Fintech could “undermine financial stability”, MAS says

04 December 2017   Category: News, Asia, Global, Hong Kong, India, Korea, Malaysia, Singapore, Taiwan, Thailand   By Asia Asset Management

The Monetary Authority of Singapore (MAS), the city-state’s central bank, is warning that financial technology (fintech) firms may hurt financial stability, even though they are widely perceived as a driver of innovation.

In its Financial Stability Report released on November 30, MAS says that fintech has the potential to "undermine financial stability by creating greater or new imbalances and contagion channels".

The report, published once a year, notes that fintech companies, just like other financial institutions, are vulnerable to microfinancial risks.

"The crystallisation of such microfinancial risks could trigger company- or sector-wide distress that in turn propagates to the rest of the financial sector,” it says.

It warns that technologies that increase the speed and volume of financial transactions could lead to greater volatility and instability.

"Automated transactions based on common algorithms could lead to herding behaviour that could increase volatility. Wider adoption of technological solutions may increase vulnerabilities to cyberattacks.”

MAS says that if Singapore financial institutions do not fend against the fintech disruption, they could stand to lose more than 5% of their operating income, which would come mostly from disintermediation in the payments space.
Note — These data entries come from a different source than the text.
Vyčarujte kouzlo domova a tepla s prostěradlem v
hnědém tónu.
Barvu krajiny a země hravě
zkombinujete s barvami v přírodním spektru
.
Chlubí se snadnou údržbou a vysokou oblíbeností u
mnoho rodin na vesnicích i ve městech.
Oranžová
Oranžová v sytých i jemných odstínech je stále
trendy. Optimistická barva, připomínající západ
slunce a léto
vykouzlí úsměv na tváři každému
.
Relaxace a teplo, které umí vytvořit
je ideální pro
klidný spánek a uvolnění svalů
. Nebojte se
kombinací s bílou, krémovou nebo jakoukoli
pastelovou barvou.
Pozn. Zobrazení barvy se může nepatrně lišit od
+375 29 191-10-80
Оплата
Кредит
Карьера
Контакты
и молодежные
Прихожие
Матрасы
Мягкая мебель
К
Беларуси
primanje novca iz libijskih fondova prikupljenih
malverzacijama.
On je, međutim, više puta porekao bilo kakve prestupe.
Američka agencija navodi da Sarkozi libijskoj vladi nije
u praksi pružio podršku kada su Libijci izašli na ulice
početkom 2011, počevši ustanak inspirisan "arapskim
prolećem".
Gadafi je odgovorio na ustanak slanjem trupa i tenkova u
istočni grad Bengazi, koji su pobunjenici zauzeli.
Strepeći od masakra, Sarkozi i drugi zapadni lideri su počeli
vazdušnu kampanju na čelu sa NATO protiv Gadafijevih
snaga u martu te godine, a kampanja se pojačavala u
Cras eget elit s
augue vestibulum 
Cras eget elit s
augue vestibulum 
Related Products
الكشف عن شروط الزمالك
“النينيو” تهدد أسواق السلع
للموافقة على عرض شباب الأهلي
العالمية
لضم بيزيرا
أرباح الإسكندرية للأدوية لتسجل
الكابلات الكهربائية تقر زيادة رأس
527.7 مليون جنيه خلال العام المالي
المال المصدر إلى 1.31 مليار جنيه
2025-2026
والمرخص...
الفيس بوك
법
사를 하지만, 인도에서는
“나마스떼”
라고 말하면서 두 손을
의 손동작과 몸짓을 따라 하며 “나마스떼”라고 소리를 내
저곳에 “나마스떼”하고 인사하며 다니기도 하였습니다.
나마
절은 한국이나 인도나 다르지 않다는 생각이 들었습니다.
On the other hand, financial institutions that are ready for the fintech disruption could stand to gain significantly, as MAS says that cost savings from leveraging fintech – such as in automating banking functions or the use of artificial intelligence – could yield a 30% reduction in costs.
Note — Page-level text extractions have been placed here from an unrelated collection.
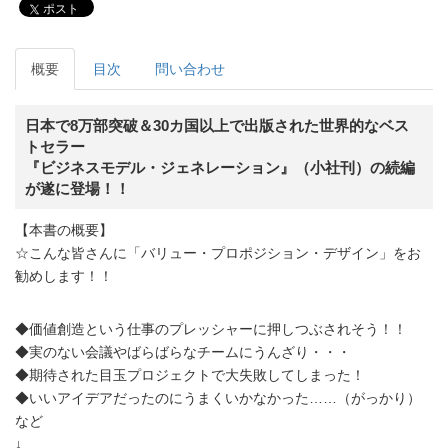
ポスト
概要
目次
問い合わせ
日本で8万部突破＆30カ国以上で出版された世界的なベス
トセラー
『ビジネスモデル・ジェネレーション』（小社刊）の続編
が遂に登場！！
【本書の概要】
☆こんな皆さんに「バリュー・プロポジション・デザイン」をお
勧めします！！
◆価値創造という仕事のプレッシャーに押しつぶされそう！！
◆実のない会議やばらばらなチームにうんざり・・・
◆期待された目玉プロジェクトで大失敗してしまった！
◆いいアイデアだったのにうまくいかなかった……（がっかり）
など
↓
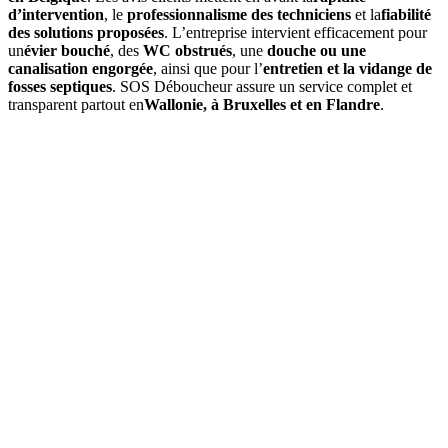
d’intervention
, le
professionnalisme des techniciens
et la
fiabilité
des solutions proposées
. L’entreprise intervient efficacement pour
un
évier bouché
, des
WC obstrués
, une
douche ou une
canalisation engorgée
, ainsi que pour l’
entretien et la vidange de
fosses septiques
. SOS Déboucheur assure un service complet et
transparent partout en
Wallonie, à Bruxelles et en Flandre
.
01
À quelle fréquence faut-il vidanger une fosse septique en
Province Flandre-Occidentale ?
La vidange d'une fosse septique doit être réalisée en moyenne
tous
les 3 à 4 ans
, selon la taille de la fosse et le nombre d'occupants
dans le logement. Un contrôle régulier est recommandé.
02
Quels sont les signes indiquant qu'une vidange est nécessaire ?
Les signes courants sont :
odeurs désagréables, écoulement lent
des eaux, bruits inhabituels
dans les canalisations, ou
remontées
d'eaux usées
.
03
Combien coûte une vidange de fosse septique en Province
Flandre-Occidentale ?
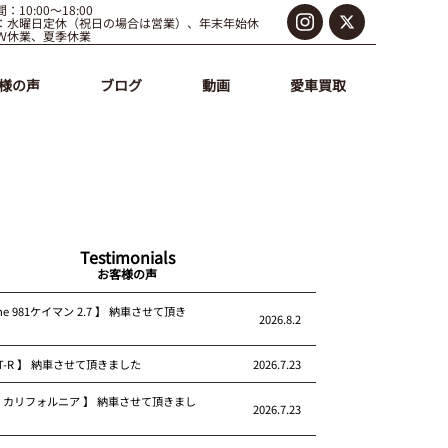
：10:00～18:00
：水曜日定休（祝日の場合は営業）、年末年始休
Ｗ休業、夏季休業
様の声
ブログ
動画
愛車買取
Testimonials
お客様の声
che 981ケイマン 2.7 】 納車させて頂き
2026.8.2
 GT-R 】 納車させて頂きました
2026.7.23
rari カリフォルニア 】 納車させて頂きまし
2026.7.23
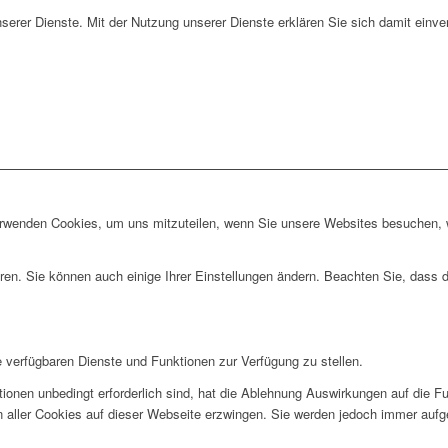
unserer Dienste. Mit der Nutzung unserer Dienste erklären Sie sich damit ein
erwenden Cookies, um uns mitzuteilen, wenn Sie unsere Websites besuchen, wi
ren. Sie können auch einige Ihrer Einstellungen ändern. Beachten Sie, dass 
e verfügbaren Dienste und Funktionen zur Verfügung zu stellen.
ionen unbedingt erforderlich sind, hat die Ablehnung Auswirkungen auf die F
n aller Cookies auf dieser Webseite erzwingen. Sie werden jedoch immer aufg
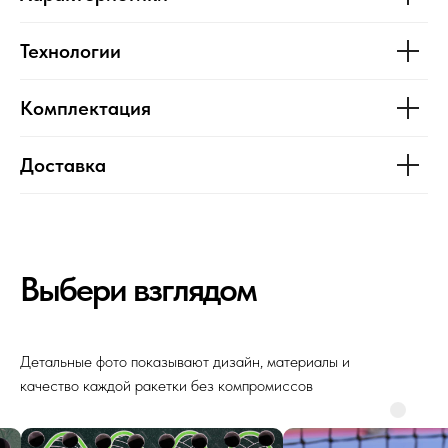
Технологии
Комплектация
Доставка
Выбери взглядом
Детальные фото показывают дизайн, материалы и
качество каждой ракетки без компромиссов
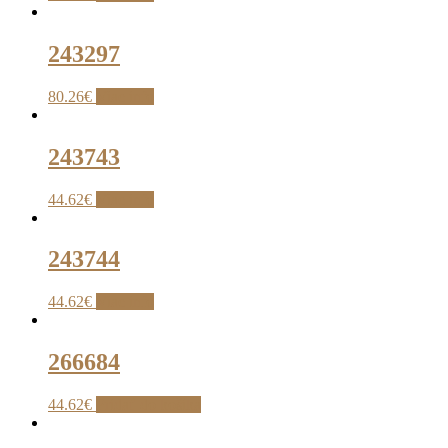
243297
80.26
€
Viac info
243743
44.62
€
Viac info
243744
44.62
€
Viac info
266684
44.62
€
Pridať do košíka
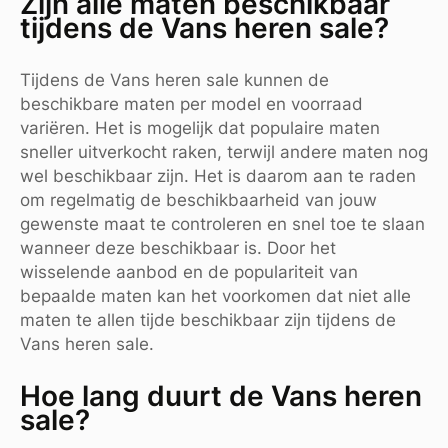
Zijn alle maten beschikbaar
tijdens de Vans heren sale?
Tijdens de Vans heren sale kunnen de
beschikbare maten per model en voorraad
variëren. Het is mogelijk dat populaire maten
sneller uitverkocht raken, terwijl andere maten nog
wel beschikbaar zijn. Het is daarom aan te raden
om regelmatig de beschikbaarheid van jouw
gewenste maat te controleren en snel toe te slaan
wanneer deze beschikbaar is. Door het
wisselende aanbod en de populariteit van
bepaalde maten kan het voorkomen dat niet alle
maten te allen tijde beschikbaar zijn tijdens de
Vans heren sale.
Hoe lang duurt de Vans heren
sale?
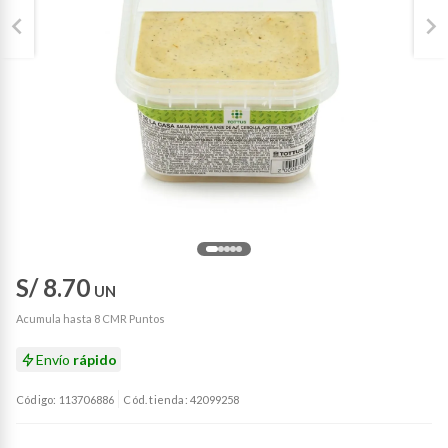
S/ 8.70
UN
Acumula hasta 8 CMR Puntos
Envío
rápido
Código: 113706886
Cód. tienda: 42099258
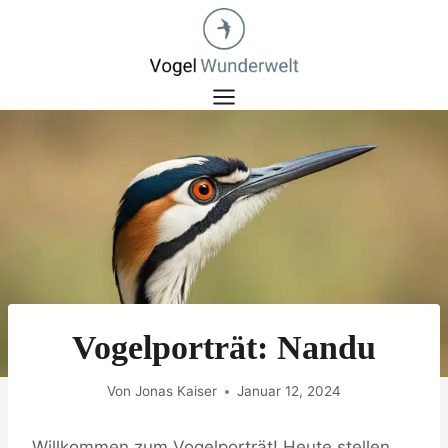
Zum
Inhalt
springen
Vogelporträt: Nandu
Von
Jonas Kaiser
Januar 12, 2024
Willkommen zum Vogelporträt! Heute stellen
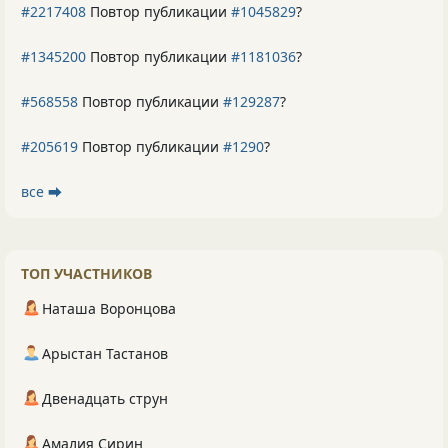
#2217408
Повтор публикации
#1045829
?
#1345200
Повтор публикации
#1181036
?
#568558
Повтор публикации
#129287
?
#205619
Повтор публикации
#1290
?
все ⮕
ТОП УЧАСТНИКОВ
Наташа Воронцова
Арыстан Тастанов
Двенадцать струн
Амалия Сирин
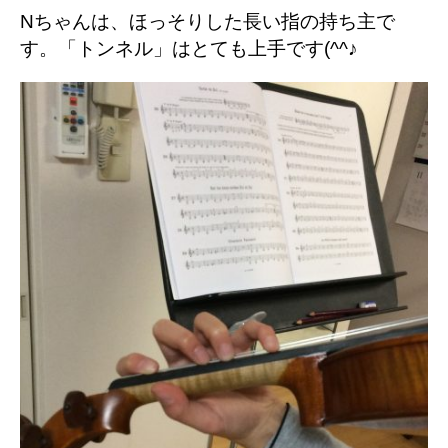
Nちゃんは、ほっそりした長い指の持ち主で
す。「トンネル」はとても上手です(^^♪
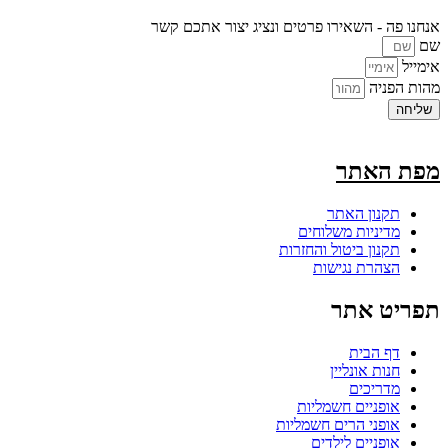
אנחנו פה - השאירו פרטים ונציג יצור אתכם קשר
שם
אימייל
מהות הפניה
שליחה
מפת האתר
תקנון האתר
מדיניות משלוחים
תקנון ביטול והחזרות
הצהרת נגישות
תפריט אתר
דף הבית
חנות אונליין
מדריכים
אופניים חשמליות
אופני הרים חשמליות
אופניים לילדים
"That in itself represents 10-20% of Asian banks' operating income," the report says.

Meanwhile, MAS also released the results of its study on the investment behaviour of institutional asset owners and investors, which found that investors tend to demonstrate contrarian behaviour and smoothen market turbulence in the Asia-10 bond markets.

According to the study, institutional investors tend to increase purchases of Asia-10 bonds when global financial conditions tighten. A one percentage-point increase in the Goldman Sachs US Financial Conditions Index – a proxy for global financial conditions – is associated with a 157% increase in inflows to Asia-10 bonds.

"This suggests that institutional investors tend to be counter-cyclical in response to a tightening in global financial conditions. We do not find similar behaviour in institutional portfolio inflows into Asia-10 equities," MAS says.

The Asia-10 markets as defined by MAS comprise China, Hong Kong, India, Indonesia, South Korea, Malaysia, the Philippines, Singapore, Taiwan and Thailand.